抜粋本文:
----------------------------------------
添削(47)-あすなろ会(2)令和5年4月ー

A子さん

原句 水戸学の桜蕊降る築地塀

水戸学の道
水戸学の道

水戸市では、弘道館・水戸城跡周辺を歩いて楽しめる散策ルート「水戸学の道」を整備しています。原句は「道」に沿っての白壁や築地塀に ”桜蕊が降る” という秀麗な光景を詠んだものです。ただ原句の上句 ”水戸学の” だけでは、知っている人以外はこれが「道」を表していることに辿り着けないので、字余りになりますが、上句は「水戸学の道」と言い切った方が良いと思います。

参考例 水戸学の道桜蕊降る築地塀


原句 父の手の木彫りの菩薩風薫る

地蔵菩薩
地蔵菩薩

季語 ”風薫る” の爽やかさを引き立てる取り合わせとして、父君の彫った菩薩を持ってきたのは、父君を追想する深い愛情が感じられて、とても良いと思います。論点として、”父の手の木彫りの” というところを、”父の彫る” と短縮して、余った字数を菩薩に振り当てて、”父の彫る地蔵菩薩や風薫る” のような句もありえますが、この句の主眼が父君の追想であるとすれば、原句の方が適切であるといえます。直しの要らない佳句です。


原句 春愁や机上の旅のはじまりぬ

原句の解釈ですが、この春は実際に旅行に行けなかったので、せめてガイドブックだけでも見て机上での旅を楽しむことにしよう、というものだと思います。しかし机上だけの旅であっても愁いは晴れてくると思いますので、春愁をそのままにして置くのは釣り合わないのではないでしょうか。

参考例 春愁を晴らす机上の旅始め


B子さん

原句 水底の光ふくらむ蝌蚪の紐

浅い池の底に、おたまじゃくしの尾の影が映っている、尾の揺れに従い、影も揺れ、その春の光は膨らんでもいるようだという句で、生まれたばかりの生命に春の光を重ねた佳句です。”ふくらむ” の解釈として、蝌蚪の成長とすることもありえて、その場合の意味的切れは「水底の光/ふくらむ蝌蚪の紐」となります。しかし詩としては、”光ふくらむ” をひと括りとする方が遥かに優れていて、原句に直しは要りません。
----------------------------------------
演習課題: 抜粋本文のうち、「参考例 水戸学の道桜蕊降る築地塀」から「わないのではないでしょうか。」までの部分を、両端を含めて一字も変えずに書き写してください。

記録データ:
----------------------------------------
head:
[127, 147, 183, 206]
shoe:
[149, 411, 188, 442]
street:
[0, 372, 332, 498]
----------------------------------------
課題の解答:
参考例 水戸学の道桜蕊降る築地塀


原句 父の手の木彫りの菩薩風薫る

地蔵菩薩
地蔵菩薩

季語 ”風薫る” の爽やかさを引き立てる取り合わせとして、父君の彫った菩薩を持ってきたのは、父君を追想する深い愛情が感じられて、とても良いと思います。論点として、”父の手の木彫りの” というところを、”父の彫る” と短縮して、余った字数を菩薩に振り当てて、”父の彫る地蔵菩薩や風薫る” のような句もありえますが、この句の主眼が父君の追想であるとすれば、原句の方が適切であるといえます。直しの要らない佳句です。


原句 春愁や机上の旅のはじまりぬ

原句の解釈ですが、この春は実際に旅行に行けなかったので、せめてガイドブックだけでも見て机上での旅を楽しむことにしよう、というものだと思います。しかし机上だけの旅であっても愁いは晴れてくると思いますので、春愁をそのままにして置くのは釣り合わないのではないでしょうか。